Species of gastropod

Pseudostreptaxis azpeitiae is a species of small land snail with an operculum, terrestrial pulmonate gastropod mollusc in the family Cyclophoridae.

==Description==
The diameter of the shell varies between 2.5 mm and 3 mm, its height attains 2 mm.

(Original description) The shell is openly umbilicated and possesses a convex-depressed shape. It is thin, scarcely striated, and lacks a shine; it is only slightly pellucid and has a brownish-horn color. The spire is irregular and takes a depressed, scalariform (staircase-like) shape, terminating in a relatively sharp apex. The suture is simple.

There are five whorls, which are flat on their upper surface. At the periphery, they are obtusely angular, with the angle projecting above the suture. The body whorl is convex at the base and either rounded or only slightly angular at the periphery. It is neither deflected at the front nor detached, though it is somewhat constricted behind the opening. Unlike several species in the family Hypselostomatidae that are solute (detached), this species is adnato, meaning the upper part of the aperture remains firmly fused to the body of the shell.

The aperture is nearly rounded and is narrowed by five fold-like teeth. The parietal tooth is longer and oblique, while the columellar tooth is transverse. The remaining teeth are located on the right margin, though the basal tooth is smaller and nodule-like, and is sometimes entirely absent.

The peristome is simple and expanded, with margins that are close together and joined by a very thin callus. The right margin is elongated and attached horizontally at the top, forming an extremely obtuse angle. Finally, the columellar margin is elongated and dilated at its point of insertion.

(Description in 2019) The shell is streptaxoid in form, defined by a penultimate whorl that is distinctly keeled and descends rapidly toward the aperture at an oblique angle to the shell axis. In contrast, the body whorl is more rounded and descends at a slower rate, giving the shell its characteristic "twisted" or asymmetrical appearance.

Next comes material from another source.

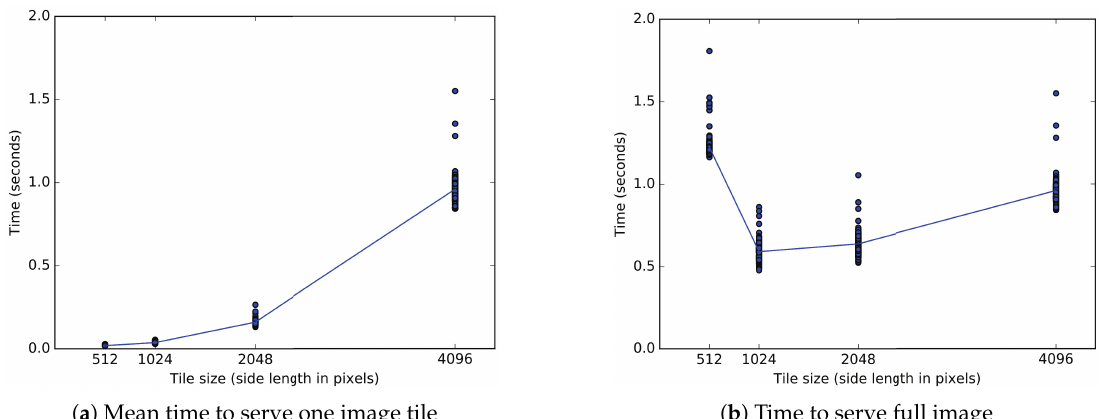
Figure 11. One experiment uses two metrics measured in seconds to evaluate tiled image transfer to an OpenSeadragon client. ( a ) The time to send a single client tile depends on the size of the tile and the bit rate. The sides of a single square tile range from 512 to 4096 pixels. Tiles of the two smaller sizes each arrive in less than 40 ms. Tiles measuring 2048 and 4096 pixels per side each arrive in approximately 160 ms and 960 ms, respectively. ( b ) Only the bit rate affects the time to send a full tiled image of 4096 pixel sides. Sending the full section in one tile of 4096 × 4096 pixels takes 960 ms, but a division into 64 square tiles of 512 × 512 pixels increases that time to 1200 ms. Tiles of 1024 and 2048 pixel sides reduce the time to 590 ms and 640 ms,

The protoconch is nearly smooth, featuring only very weak, barely visible spiral striations. The teleoconch, however, is more robustly textured with rough wrinkles and a degree of spiral striation.

The aperture is heavily armed with five teeth: a single parietal lamella, two palatal teeth, one columellar tooth, and one basal tooth, though the latter is occasionally absent in some specimens. The presence of up to five teeth suggests a high degree of specialization to protect the snail's soft body from small, probing predators

==Distribution==
This species occurs in Busuanga Island, the Philippines on limestome rocks.